La collection permanente de l'Espace Automobile MaTRA
L’association entre Matra et Romorantin* commence à l’heure où la firme débute son aventure automobile, en
1964**. C’est à cette date que la marque rachète la première voiture de série à posséder un moteur central : le Djet. Une voiture produite à Romorantin depuis 1962 par René Bonnet. Ce
rachat marque le départ d’une grande aventure avec l’innovation comme moteur !

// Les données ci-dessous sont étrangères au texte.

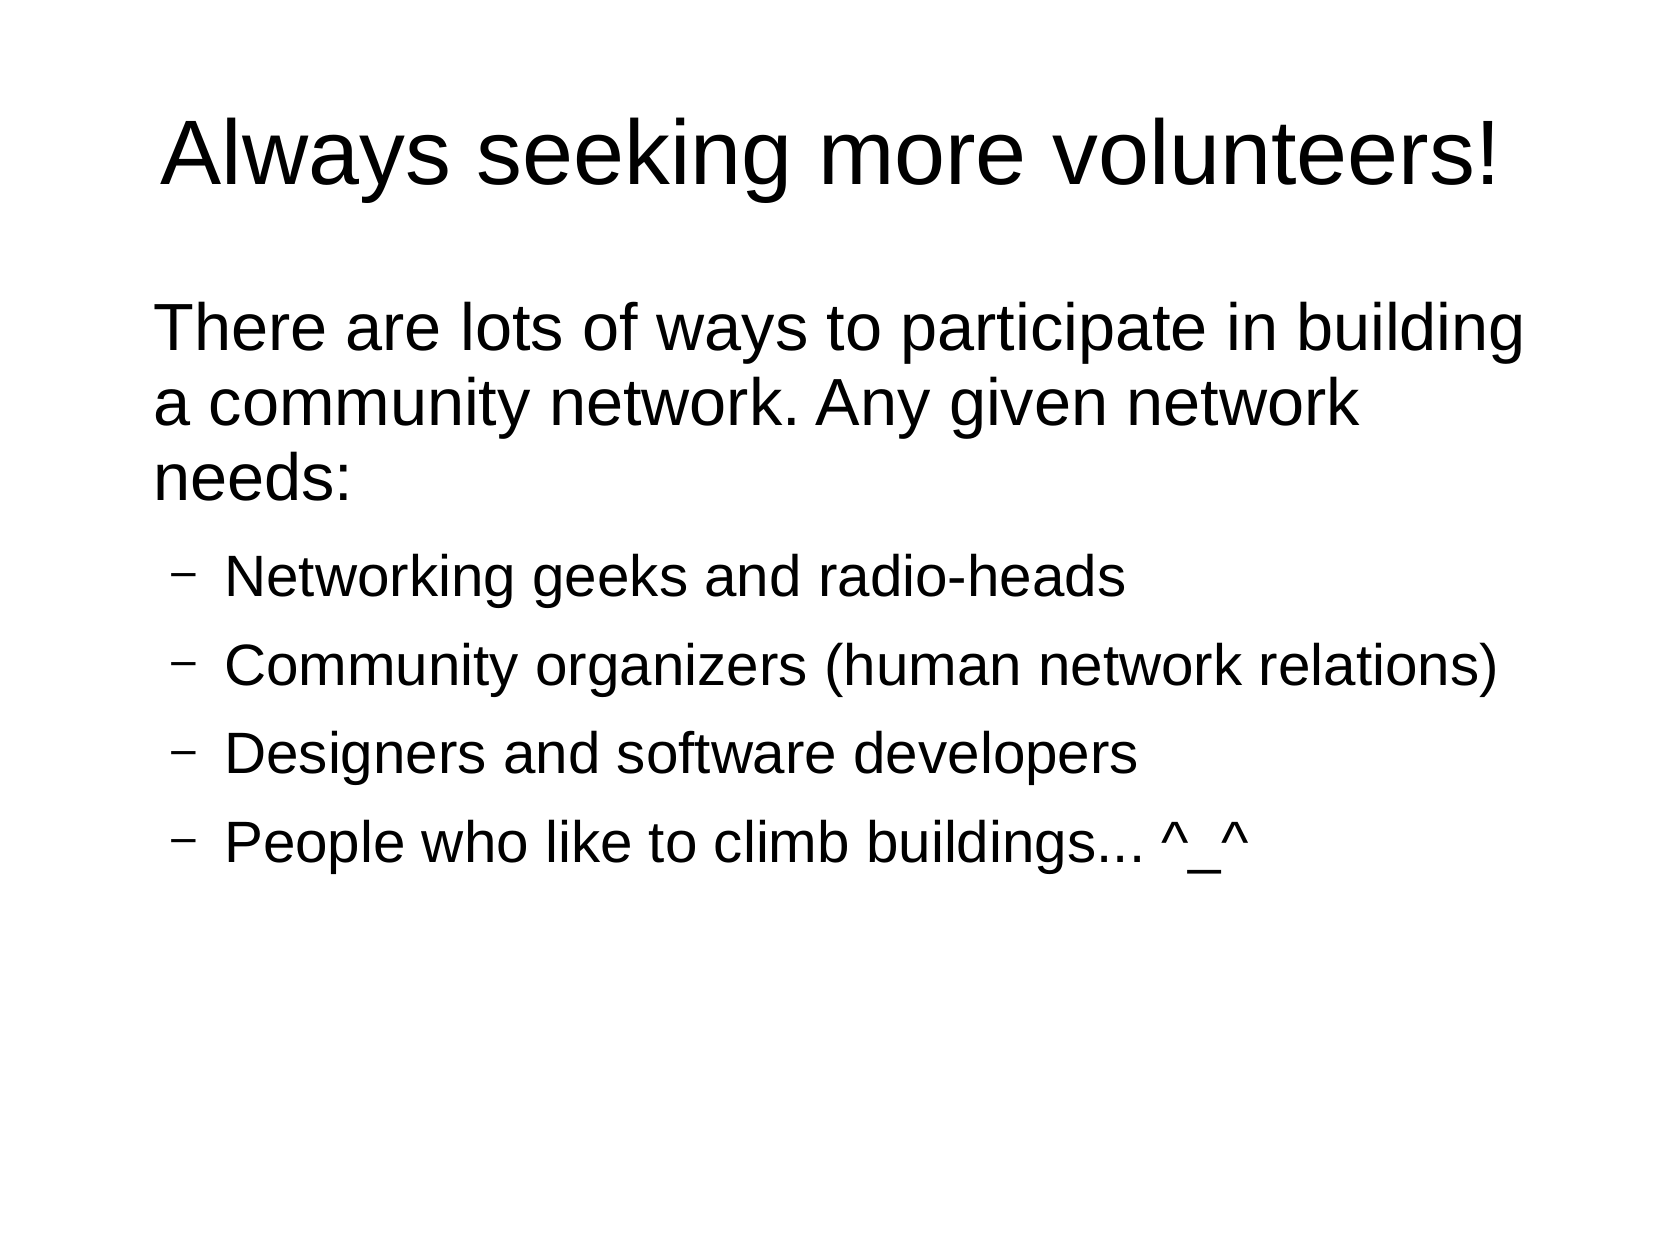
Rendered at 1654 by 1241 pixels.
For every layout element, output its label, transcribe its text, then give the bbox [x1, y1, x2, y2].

Pénétrer dans l’Espace automobile Matra, c’est donc s’offrir une promenade dans l’histoire contemporaine de l’automobile et du sport automobile. Car il ne faut pas oublier qu’outre ses succès
commerciaux, Matra c’est aussi une filière « sport » qui s’est construite un magnifique palmarès en une décennie.
Entrons maintenant dans le musée !
Le musée permanent est construit autour de la marque Matra, offrant plusieurs univers à
découvrir : la compétition, les moteurs, les voitures phares de la marque et bien sûr l’innovation.

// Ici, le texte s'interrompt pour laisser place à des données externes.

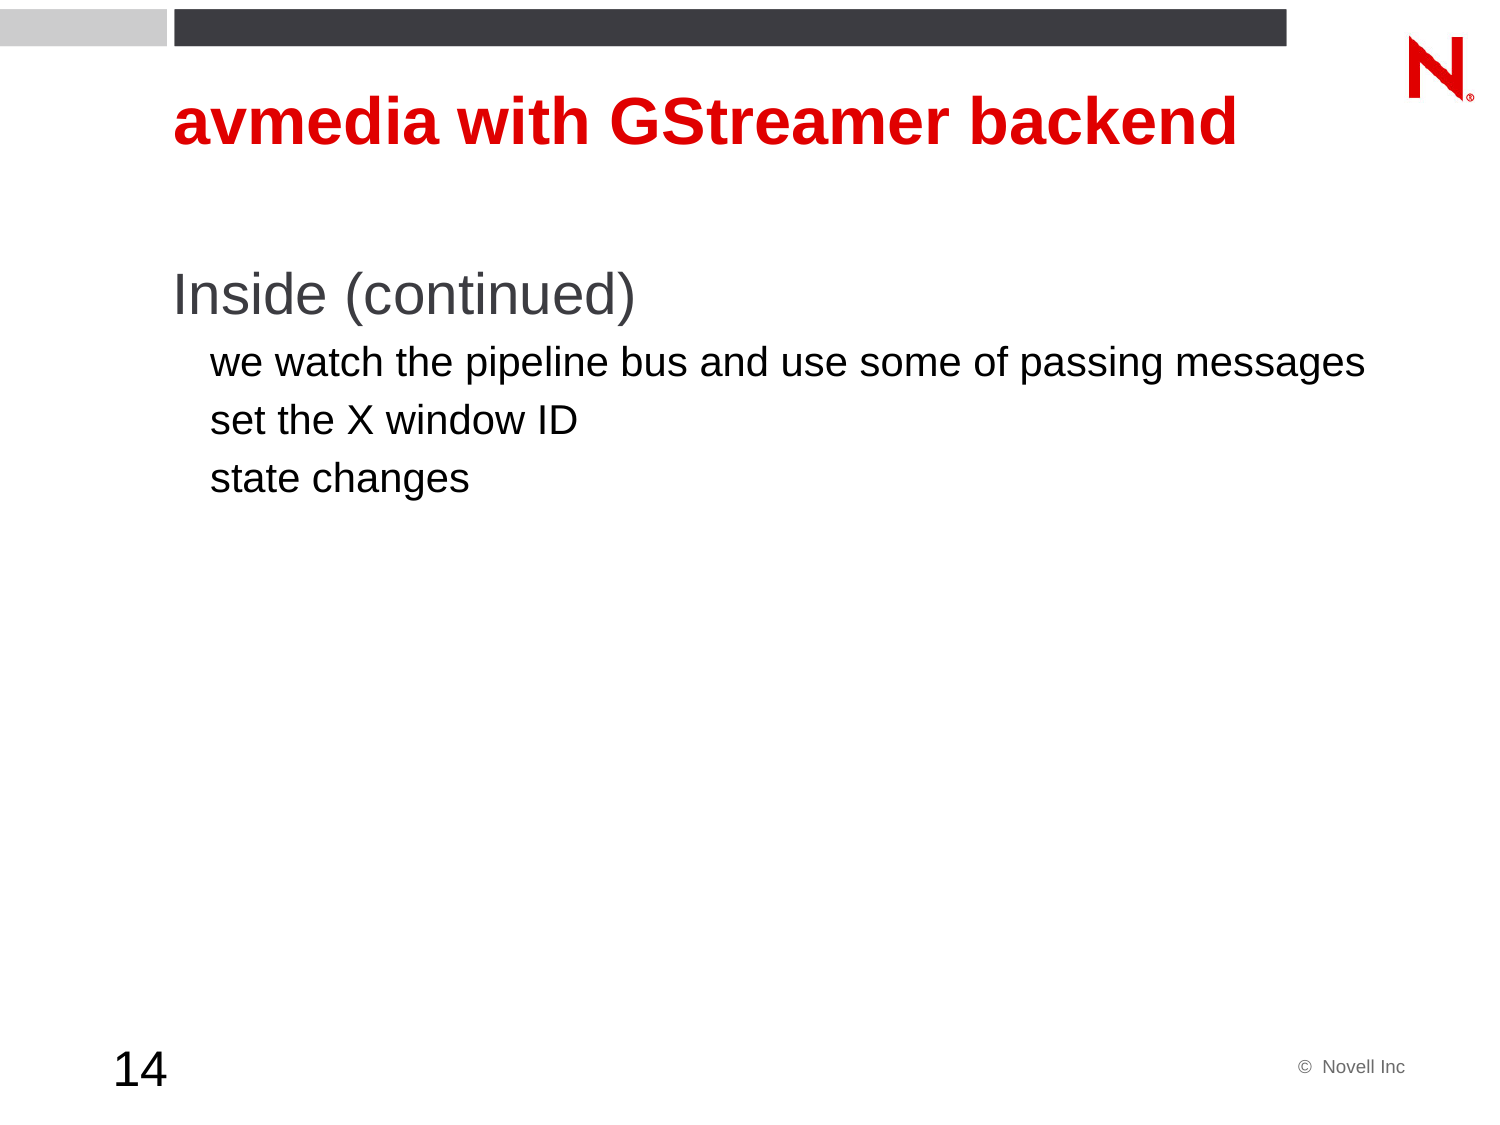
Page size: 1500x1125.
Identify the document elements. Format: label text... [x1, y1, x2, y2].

Un grand nom de la course automobile
Le saviez-vous ? Matra est le premier constructeur français à avoir été titré en F1 ! Et
forte de ces succès en monoplace, la firme s'est également forgé un beau palmarès en endurance. Dans la partie du musée consacrée au sport, les
voitures présentées diffèrent par leur taille, leur forme, leur modernité, leur catégorie, mais elles sont toutes peintes du même bleu, donnant au hall d'exposition une uniformité étonnante. En déambulant dans le musée, on peut ainsi admirer la MS 80 championne du monde de
formule 1 en 1969 avec Jacky Stewart au volant ou les MS 670 trois fois lauréates au 24 h du Mans avec Henri Pescarolo. Ce sont les fleurons de la firme qui a engrangé quelques 124 victoires
entre 1965 (première victoire de Jean-Pierre Beltoise) et 1974 (le troisième succès consécutif de la marque aux 24h du Mans).
L'aventure sportive de Matra débute en 1965 avec la création par Jean-Luc Lagardère de
Matra-Sport et avec ces mots : "La Formule
3 pour apprendre, la formule 2 pour s'aguerrir, la formule 1 pour s'imposer."

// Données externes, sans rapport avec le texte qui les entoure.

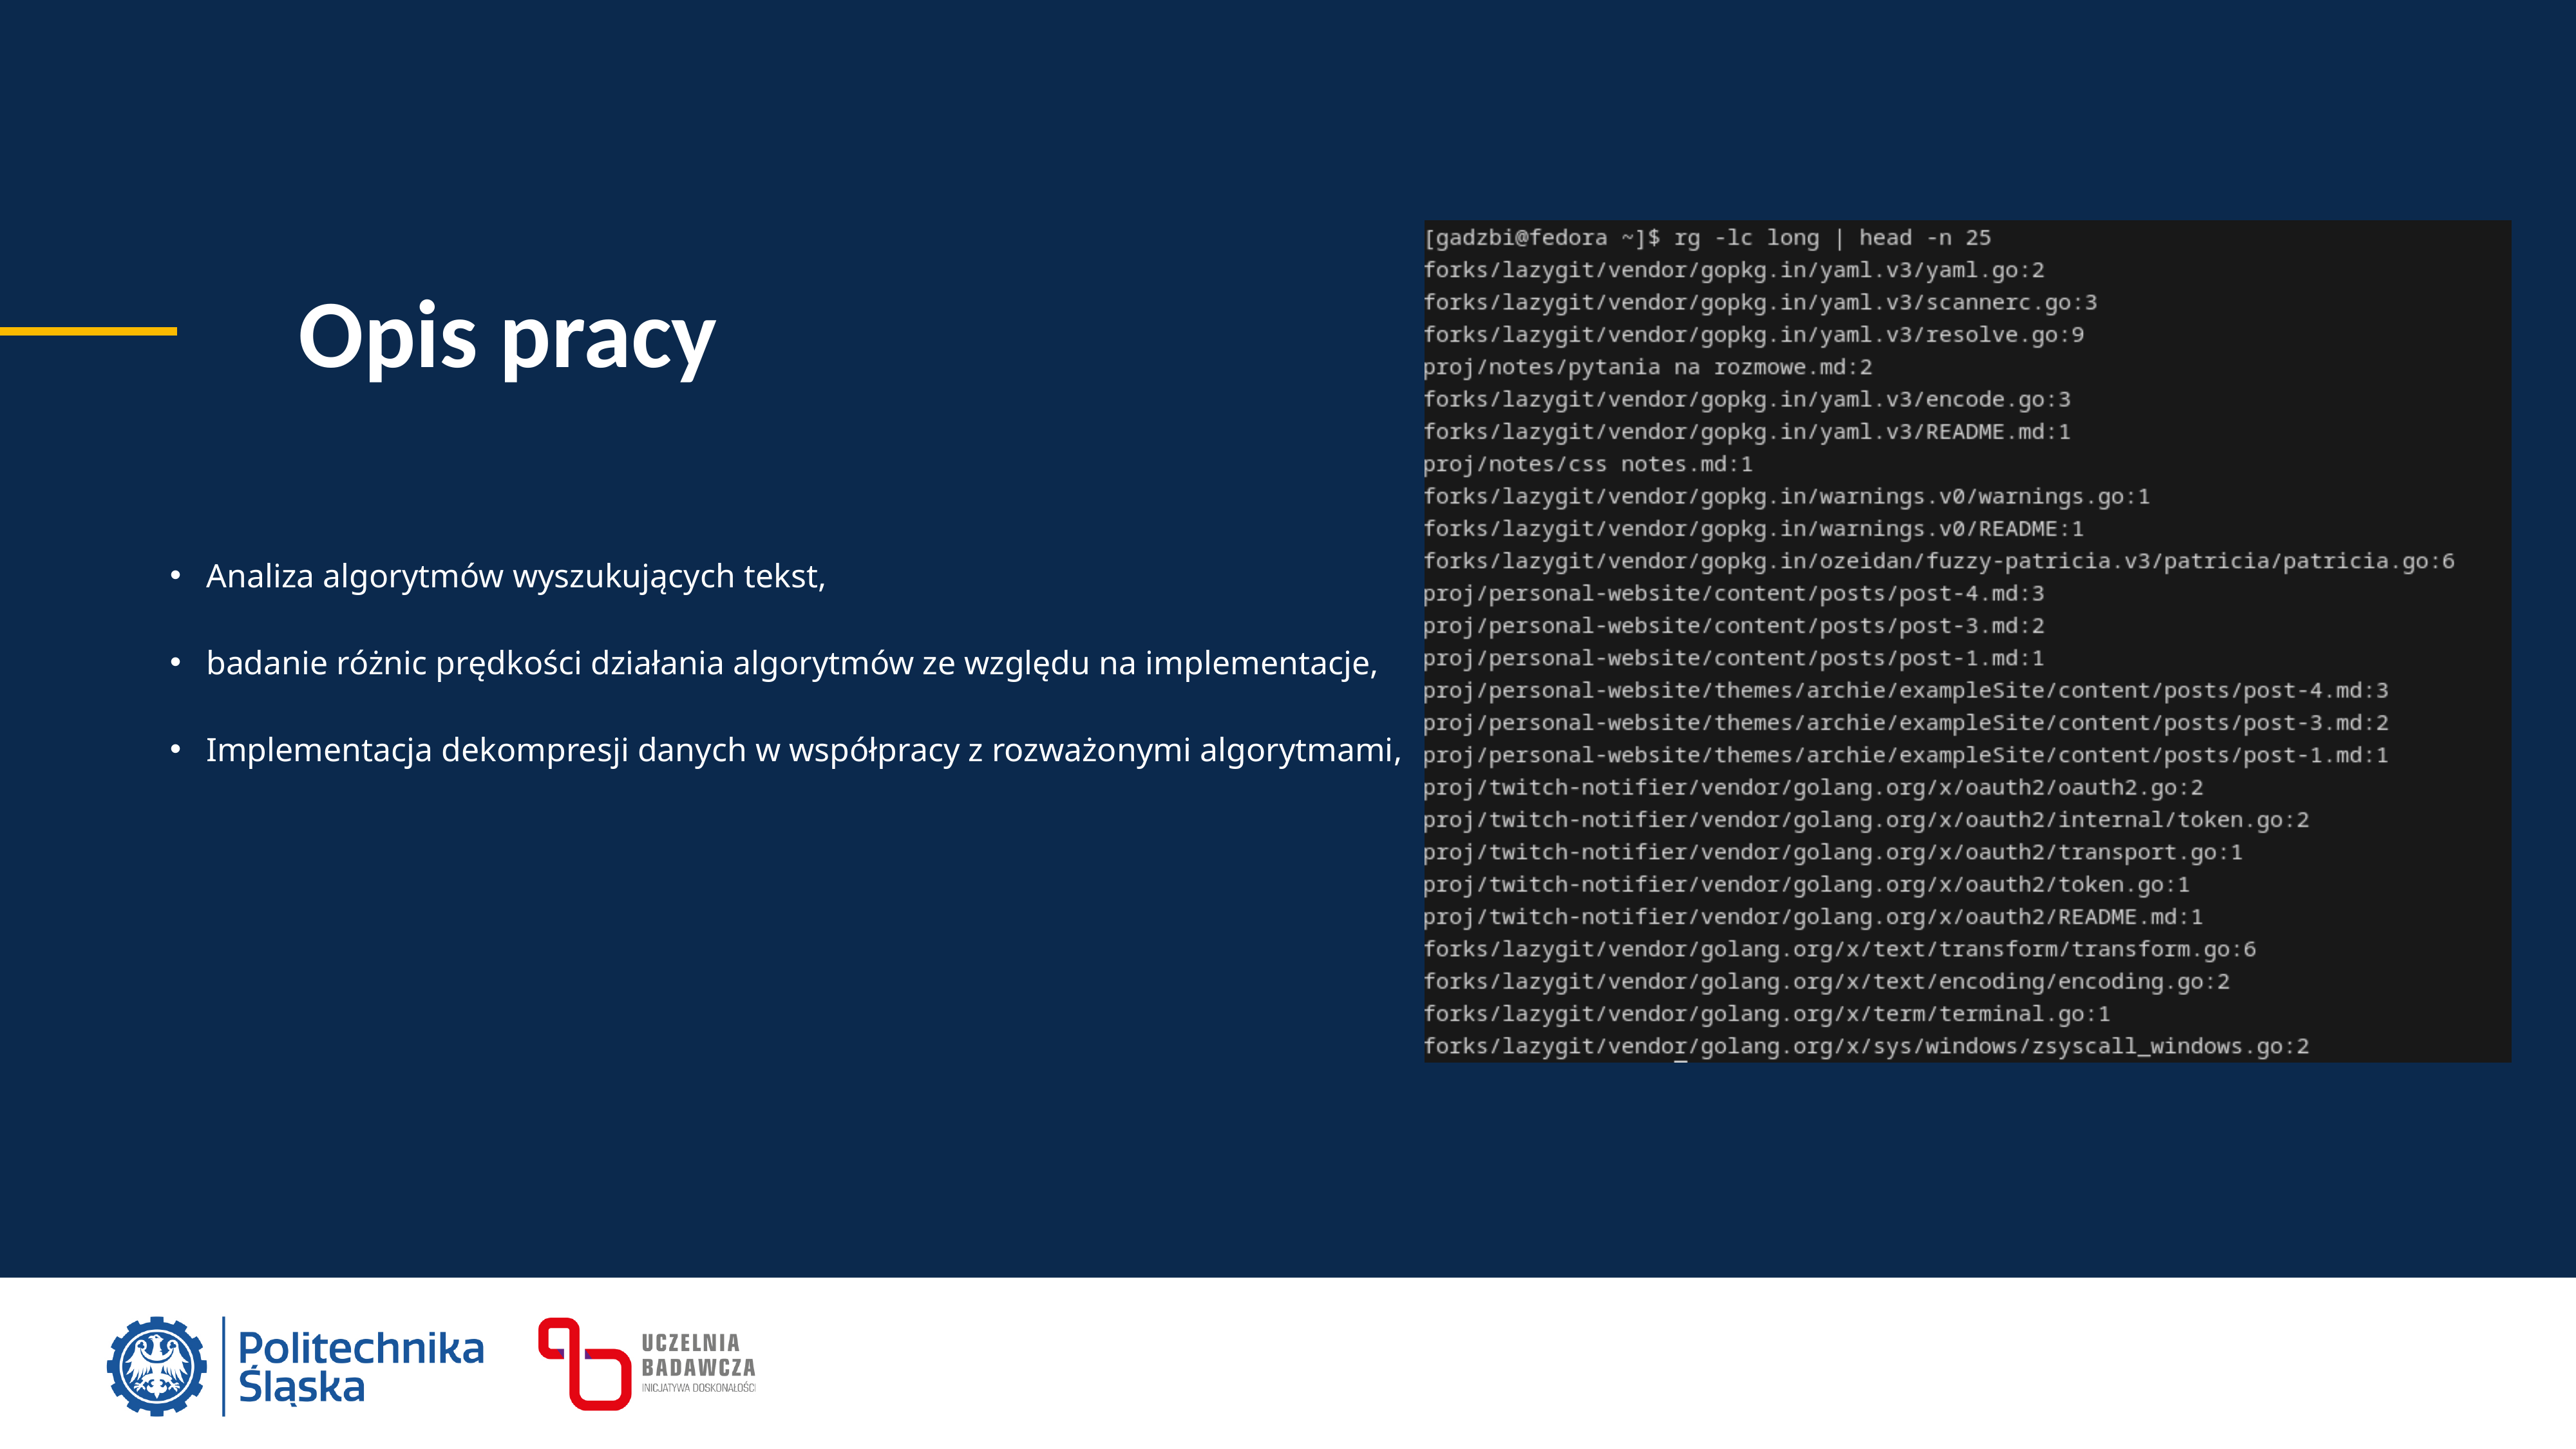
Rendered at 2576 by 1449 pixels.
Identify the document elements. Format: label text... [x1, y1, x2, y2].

picture [0, 0, 2576, 1449]
text_box Opis pracy [298, 270, 1132, 387]
text_box Analiza algorytmów wyszukujących tekst, badanie różnic prędkości działania algorytmów ze względu na implementacje, Implementacja dekompresji danych w współpracy z rozważonymi algorytmami, [169, 555, 1425, 894]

L'ascension de la marque française est fulgurante. 1965, le 29 mai, premier engagement au
Grand Prix F1 de Monaco. Un an plus tard, à Monaco toujours, c'est au volant d'une F2 lestée que Johnny Servoz-Gavin effectue les premiers tours de roues en F1 de
Matra***. En 1968, ce sont les premiers succès en F1 de la firme française. Ses pilotes sont Jean-Pierre Beltoise
(qui ne remporte aucune victoire) et Jackie Stewart. Ce dernier, avec 4 victoires, se classe deuxième au championnat du monde avant de décrocher le titre l'année suivante.
En effet, en 1969, Matra et Stewart (via la structure Matra International, qui était en réalité la future écurie
Tyrrell) remportent le titre avec le V8 Ford. La clef de ce succès : la MS 80
qui fut la meilleure voiture de son époque et la meilleure monoplace Matra grâce à son équilibre, sa maniabilité et sa tenue de route. Malheureusement, sa carrière
est éphémère. La faute au règlement qui évolue : les réservoirs souples deviennent obligatoires, or, le châssis-coque cloisonné (la spécialité Matra) ne peut les accueillir. La MS 120 qui
remplace la MS80 ne rencontre pas les mêmes succès.
A partir de 70, pour des raisons politiques et de prestige (le rêve de Lagardère était de faire de Matra l'équivalent
français de Ferrari), Lagardère exige que le moteur utilisé soit le V12 Matra. Une décision qui entraîne le départ de Stewart et Tyrrell à l'intersaison. Ils ne croyaient pas en ce moteur,
sans doute à juste titre puisque les performances des "Matra-Matra" ont chuté dès 1970.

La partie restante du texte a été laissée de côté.